Fırın gibidir yürekleri, Dolap çevirerek ona yaklaşırlar. İçin için yanar öfkeleri Gece boyunca. Alevli ateş gibi parlar Sabah olunca.
7 They are all hot as an oven, and devour their judges. All their kings are fallen. There is none among those who call to me.
Hepsi fırın gibi kızgındır, Yutar yöneticilerini. Bütün kralları düştü, Kimse yardıma çağırmıyor beni.
8 Ephraim, he mixes himself among the peoples. Ephraim is a cake not turned.
“Efrayim öteki halklarla karışıyor, Çevrilmemiş pideye döndü.
9 Strangers have devoured his strength, and he does not know. Yea, gray hairs are here and there upon him, and he does not know.
Gücünü yabancılar yedi, Farkında değil; Saçlarına ak düştü, Farkında değil.
10 And the pride of Israel testifies to his face. Yet they have not returned to Jehovah their God, nor sought him for all this.
İsrail'in gururu kendine karşı tanıklık ediyor; Bütün bunlara karşın Yine de dönmüyorlar bana, Tanrıları RAB'be, Aramıyorlar beni.
11 And Ephraim is like a silly dove, without understanding. They call to Egypt. They go to Assyria.
“Efrayim bön, akılsız bir güvercin gibi, Ya Mısır'ı yardıma çağırıyor, Ya Asur'a gidiyor.
12 When they shall go, I will spread my net upon them. I will bring them down as the birds of the heavens. I will chastise them, as their congregation has heard.
Gittiklerinde ağımı üzerlerine atacak, Gökte uçan kuşlar gibi onları yere indireceğim. Topluluklarına bildirildiği gibi, Onları yola getireceğim.
13 Woe to them! For they have wandered from me. Destruction to them! For they have trespassed against me. Though I would redeem them, yet they have spoken lies against me.
Vay onların haline, Çünkü benden uzaklaştılar! Felaket gelecek başlarına, Çünkü başkaldırdılar bana! Ben onları kurtarmak istiyorum, Onlarsa iftira ediyor bana.
14 And they have not cried to me with their heart, but they howl upon their beds. They assemble themselves for grain and new wine. They rebel against me.

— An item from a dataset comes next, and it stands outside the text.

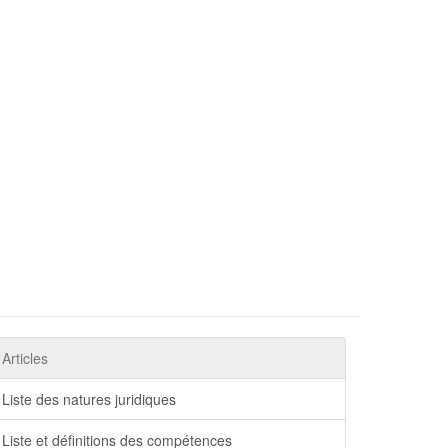
Articles
Liste des natures juridiques
Liste et définitions des compétences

Yürekten yakarmıyorlar, Uluyorlar yataklarının üzerinde. Tahıl ve yeni şarap için kendilerini yaralıyor, Bana sırt çeviriyorlar.
15 Though I have taught and strengthened their arms, yet they devise mischief against me.

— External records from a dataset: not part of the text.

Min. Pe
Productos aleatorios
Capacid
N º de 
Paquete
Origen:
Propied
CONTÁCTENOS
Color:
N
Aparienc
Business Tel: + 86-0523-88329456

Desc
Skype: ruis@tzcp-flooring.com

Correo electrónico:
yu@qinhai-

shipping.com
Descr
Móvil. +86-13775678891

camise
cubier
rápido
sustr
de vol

Ben onları eğittim, bileklerine güç verdim, Onlarsa bana düzen kuruyor.
16 They return, but not to him on high. They are like a deceitful bow. Their rulers shall fall by the sword for the rage of their tongue. This shall be their derision in the land of Egypt.
Dönüyorlar, Ama Yüce Olan'a değil; Kusurlu yay gibiler. Arsız dilleri yüzünden Önderleri kılıçtan geçirilecek. Mısır'da gülünç duruma düşecekler bu yüzden.”